When Consistency Becomes Bias: Interviewer Effects in Semi-Structured Clinical Interviews
This work addresses a critical bias issue in mental health AI for researchers and clinicians, revealing that current models may not learn genuine linguistic cues from patients, which is incremental as it builds on existing detection methods.
The study tackled the problem of systematic bias from interviewer prompts in automatic depression detection from semi-structured clinical interviews, finding that models trained on interviewer turns exploit fixed prompts to achieve high classification scores without using participant language, with performance inflation observed across three datasets.
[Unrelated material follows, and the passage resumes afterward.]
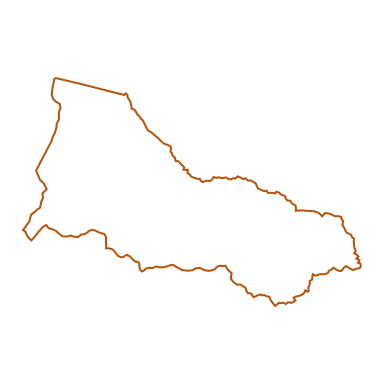 Abadiânia, Goiás, Brazil (Mercator projection)
{"feature_id": "56859067B3268447032130", "entity_name": "Abadiânia", "entity_type": "district", "adm_level": 2, "iso_a3": "BRA", "parent_name": "Brazil", "parent_adm1": "Goiás", "projection": "mercator", "projection_center": [-48.665, -16.168], "detail": "fine", "context": "isolated", "style": "outline", "palette": "amber", "viewbox_px": 384, "rotation_deg": 0, "n_neighbors": 0, "source": "geoboundaries", "source_scale": "gbopen_adm2", "svg_char_len": 3926}
<svg xmlns="http://www.w3.org/2000/svg" viewBox="0 0 384 384"><path d="M237.7,176.4L235.2,178.5L233.2,178.2L230.8,179.5L227.6,178.6L225.9,177.4L222.2,178.2L218.6,177.3L216.1,177.9L213.6,177.1L211.8,179.8L210.5,180.9L206.2,180.7L203.0,182.1L200.7,180.9L199.8,178.7L197.8,179.0L194.7,178.0L191.2,176.6L189.6,174.3L187.5,172.9L187.8,169.9L185.6,170.0L183.5,169.7L184.3,167.4L180.5,163.6L178.5,161.3L175.6,161.0L175.0,157.9L172.6,155.6L171.9,153.2L170.5,151.8L171.0,149.0L170.8,146.5L167.6,144.9L163.8,143.5L161.4,141.5L159.5,139.4L157.8,137.9L153.0,133.8L151.0,132.2L148.3,130.7L146.5,127.8L143.7,122.2L143.0,120.4L141.1,119.0L139.3,116.3L137.4,114.5L135.7,111.5L134.4,109.6L131.5,108.6L131.4,106.3L130.7,102.8L129.9,100.8L127.8,97.8L127.4,94.8L125.6,93.4L124.2,95.0L96.2,87.9L84.6,84.9L56.0,78.1L54.3,78.9L53.8,81.8L53.2,84.2L52.5,87.9L52.0,91.8L51.9,95.4L53.2,99.2L55.9,101.6L59.7,104.0L60.5,107.6L59.1,111.8L58.8,114.1L59.0,119.5L56.7,123.8L56.5,127.3L54.9,132.9L52.8,136.6L51.8,140.5L50.7,142.6L36.1,170.6L40.0,179.8L41.4,181.2L43.5,183.0L46.7,189.2L42.4,193.5L43.0,197.9L41.1,202.1L40.1,207.6L36.9,209.8L34.6,212.0L31.1,214.7L29.3,221.5L23.0,230.1L25.3,231.5L26.0,233.3L27.9,236.9L29.8,239.0L31.4,240.4L35.3,236.1L36.6,234.5L37.7,232.8L42.7,227.1L46.3,225.0L48.5,228.2L51.9,229.0L55.8,230.8L58.7,233.4L60.4,234.7L62.3,236.3L66.9,236.6L70.5,235.5L73.1,236.5L77.9,237.2L81.6,234.3L84.3,234.3L86.9,232.8L89.2,230.8L92.3,229.8L95.4,230.6L98.2,232.1L101.7,233.3L104.2,233.9L105.8,236.5L106.1,240.2L106.0,243.1L106.4,245.3L106.0,248.3L109.3,248.4L111.9,249.1L114.1,250.8L116.4,253.8L118.2,256.0L121.6,257.4L123.9,256.7L126.5,254.8L129.7,256.2L131.5,258.1L133.2,259.9L134.8,261.3L138.4,262.2L139.3,264.1L139.5,267.4L140.4,270.2L142.1,271.5L144.0,270.4L146.0,268.6L149.0,267.7L151.7,268.2L153.9,267.5L156.3,266.4L159.9,267.4L163.1,267.2L166.6,266.5L169.2,265.5L171.8,264.8L173.7,265.3L175.4,266.5L177.6,267.6L179.5,268.5L181.6,270.0L184.7,270.4L188.0,270.7L190.1,270.5L192.5,270.2L195.2,268.5L199.6,267.9L202.0,268.8L204.0,270.1L206.0,270.4L208.5,270.9L211.7,270.4L214.9,269.2L217.3,266.6L219.6,265.7L222.9,266.1L225.3,265.7L226.5,267.6L228.5,270.5L230.4,272.0L231.7,273.3L231.1,275.8L230.8,278.5L232.4,280.8L234.5,282.9L237.3,284.7L240.7,284.6L243.0,286.4L245.0,287.2L246.0,289.1L246.6,291.2L247.6,292.9L249.7,293.4L251.6,293.8L252.3,295.6L253.5,297.1L255.2,296.6L257.2,295.5L260.2,294.5L262.4,295.3L264.6,295.2L266.2,296.1L269.3,296.8L270.3,299.3L271.6,301.5L273.4,303.9L275.0,305.9L277.1,304.4L278.9,302.7L280.7,303.1L283.1,302.7L285.8,304.0L288.0,302.3L291.8,302.8L293.3,301.8L295.5,300.6L293.6,297.9L295.3,296.7L297.7,296.2L300.0,295.6L303.0,294.1L304.7,292.0L305.4,290.2L307.4,291.8L308.8,290.7L308.2,287.9L309.2,285.8L309.9,283.4L309.9,280.8L312.2,279.6L312.3,276.4L312.9,274.2L315.1,275.6L317.3,275.1L320.4,274.1L323.4,274.4L325.4,274.0L327.8,273.1L328.9,270.8L331.8,269.5L333.2,267.7L336.0,269.4L339.2,270.9L341.0,271.1L342.4,269.7L344.1,267.5L346.0,266.1L347.7,267.0L349.9,268.6L353.3,270.1L355.8,268.8L358.0,268.5L359.8,268.1L361.0,265.6L359.8,262.9L358.0,262.8L359.4,259.9L356.4,258.7L358.4,256.6L356.9,254.8L354.2,253.2L355.7,251.2L355.1,249.3L354.3,247.5L354.0,243.7L353.7,241.1L354.0,238.6L352.1,237.3L351.0,234.7L348.6,233.6L346.3,232.2L345.2,230.2L344.4,228.0L343.2,226.5L342.4,224.1L343.2,221.2L341.4,219.0L341.3,217.0L338.7,216.2L335.1,216.2L331.2,214.4L328.2,213.3L325.0,213.2L322.0,216.3L320.1,214.1L318.5,212.8L316.8,212.3L314.9,211.4L312.7,211.2L310.4,211.0L308.3,210.9L305.4,210.7L302.5,210.4L299.6,210.5L295.8,210.7L296.0,208.0L295.4,205.3L292.2,203.7L290.1,200.7L287.3,200.5L285.7,198.5L285.0,196.2L282.7,195.2L280.5,194.3L279.3,192.7L276.4,191.7L274.9,193.5L272.2,192.8L267.9,192.9L266.7,190.6L264.0,191.1L261.5,190.1L259.6,189.2L257.9,188.5L257.0,186.4L255.6,183.2L253.7,182.1L251.0,180.6L247.7,180.4L245.4,178.2L243.2,179.2L240.8,177.7L237.7,176.4Z" fill="none" stroke="#b45309" stroke-width="2"/></svg>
Automatic depression detection from doctor-patient conversations has gained momentum thanks to the availability of public corpora and advances in language modeling. However, interpretability remains limited: strong performance is often reported without revealing what drives predictions. We analyze three datasets: ANDROIDS, DAIC-WOZ, E-DAIC and identify a systematic bias from interviewer prompts in semi-structured interviews. Models trained on interviewer turns exploit fixed prompts and positions to distinguish depressed from control subjects, often achieving high classification scores without using participant language. Restricting models to participant utterances distributes decision evidence more broadly and reflects genuine linguistic cues. While semi-structured protocols ensure consistency, including interviewer prompts inflates performance by leveraging script artifacts. Our results highlight a cross-dataset, architecture-agnostic bias and emphasize the need for analyses that localize decision evidence by time and speaker to ensure models learn from participants' language.